Ein ordentlich gekleideter Mann trat vor, einen Hut in den Händen. »Es ist keine Festung, aber unsere Familie kann ein Dutzend oder mehr Leute beherbergen, und Wände aus Stein sind immer noch besser als gar keine.« Er deutete auf eine zerlumpt aussehende Frau mit einem Baby auf der einen Hüfte, an deren Bein sich ein Kleinkind klammerte. Ihre gezeichneten Handgelenke wurden sichtbar, als sie ihre Kinder an sich drückte. Sie brach in Tränen aus.

»Ich bin zu alt, um Soldat zu sein, aber ich habe einen guten Arm«, sagte ein dunkelhäutiger Mann mit dicken Muskeln. »Einer der Gezeichneten kann meinen Platz in der Fortezza haben. Ich würde sowieso lieber Steine auf die Käfer werfen.«

Einer nach dem anderen trat vor, dann Paare und Gruppen. Einige boten an zu kämpfen, andere, ihren Platz jenen zu überlassen, die ihn benötigten, und noch mehr hießen den Zustrom in ihre Heime willkommen.
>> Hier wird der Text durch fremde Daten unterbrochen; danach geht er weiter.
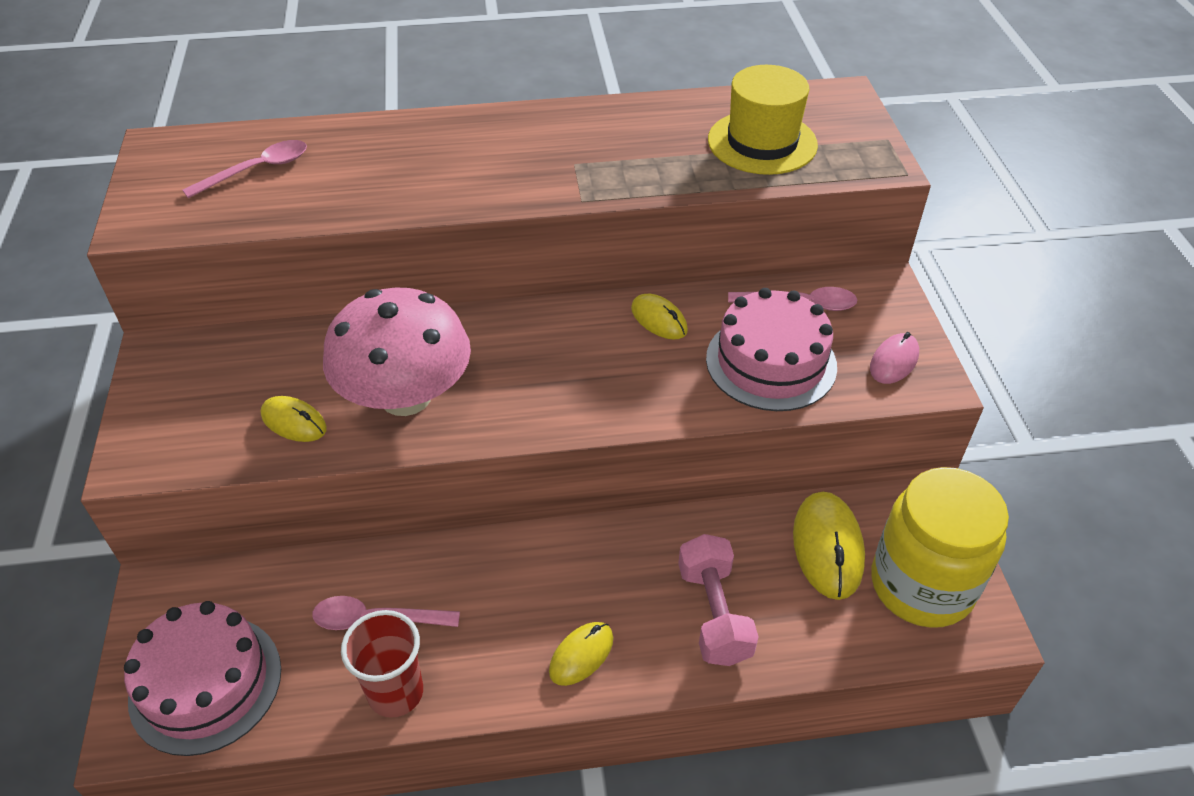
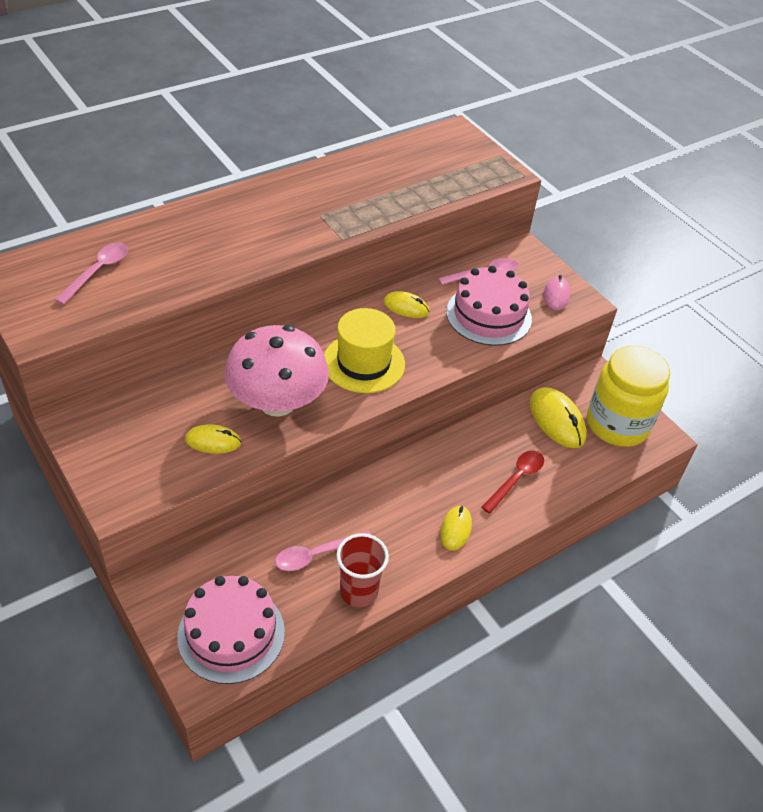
camera: 30 degrees left, 0 degrees up
pink dumbbell [678,534,759,666] -> red spoon [481,450,544,514]
yellow hat [708,65,818,175] -> yellow hat moved to [324,308,405,393]

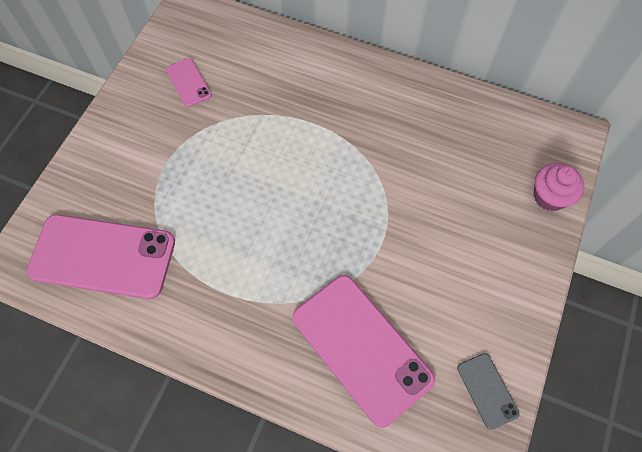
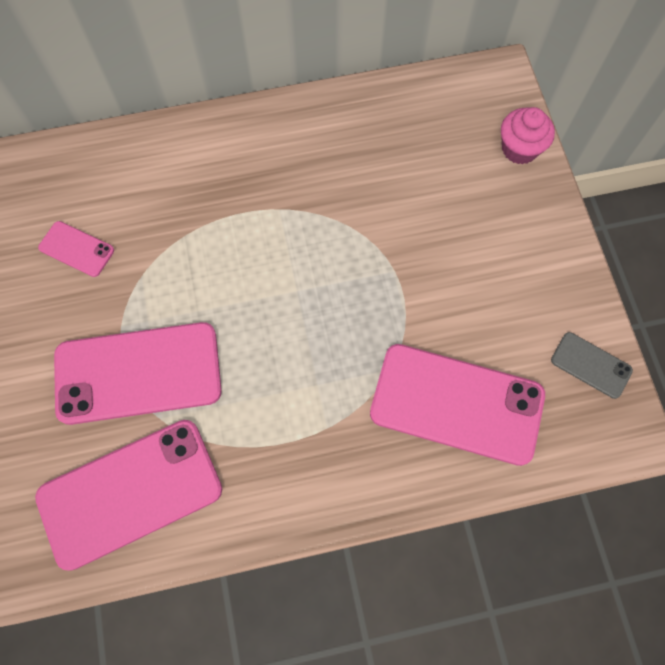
camera: 35 degrees left, 5 degrees up
none -> pink phone [54,322,222,425]

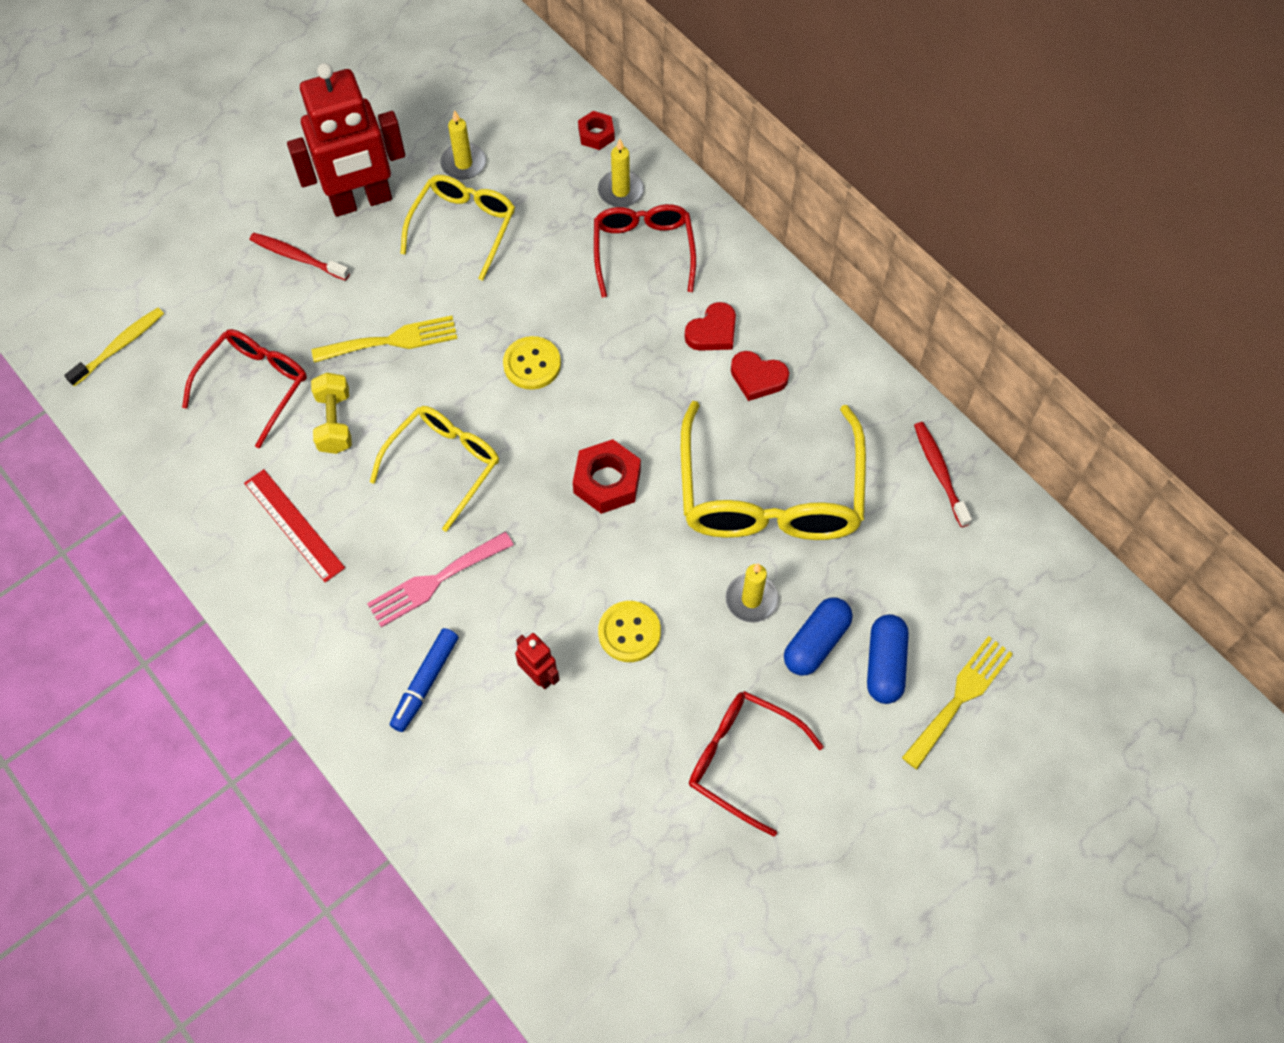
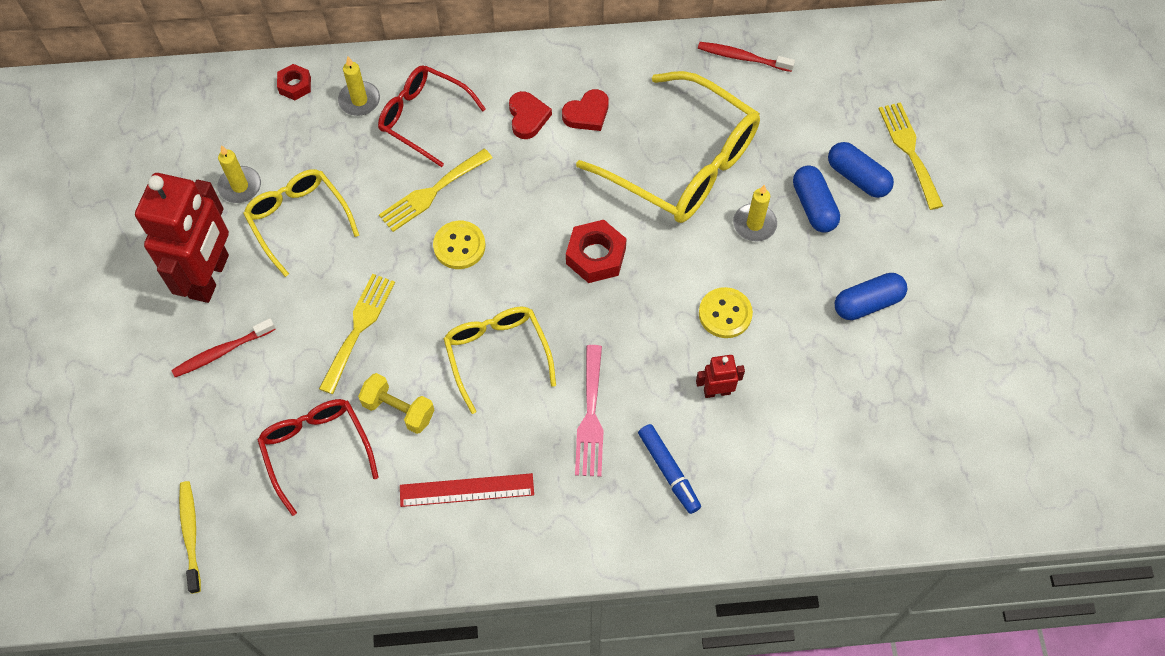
camera: 55 degrees left, 0 degrees up
red glasses [689,691,824,837] -> blue capsule [835,273,907,320]
none -> yellow fork [379,149,493,232]

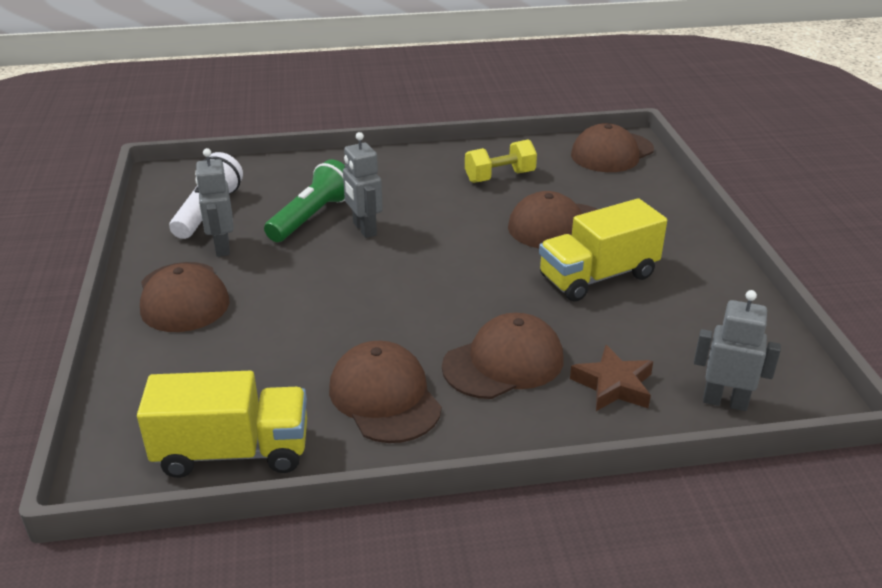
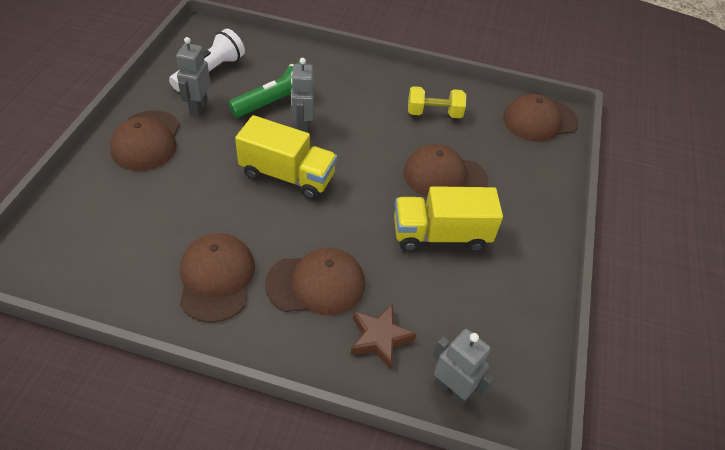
camera: 20 degrees right, 15 degrees up
yellow truck [137,371,307,478] -> yellow truck moved to [235,115,337,200]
Viele Hundert Menschen erklärten sich bereit, sich einer Armee von Dämonen entgegenzustellen, obwohl sie nichts als Stöcke und Schlaghölzer, Messer und verrostete Rohre zur Verfügung hatten. Sie entschieden sich zu kämpfen, damit andere vielleicht leben würden.

Wenn Dante es nur hätte sehen können. Deas Vertrauen in die Menschen war nicht falsch gewesen. Und indem sie ihr Opfer teilten, musste es niemand allein tragen.

Vereint beschützen wir. Gespalten wanken wir.

Und plötzlich begriff sie.

Der Schlüssel zu ihrer Macht war die ganze Zeit da gewesen.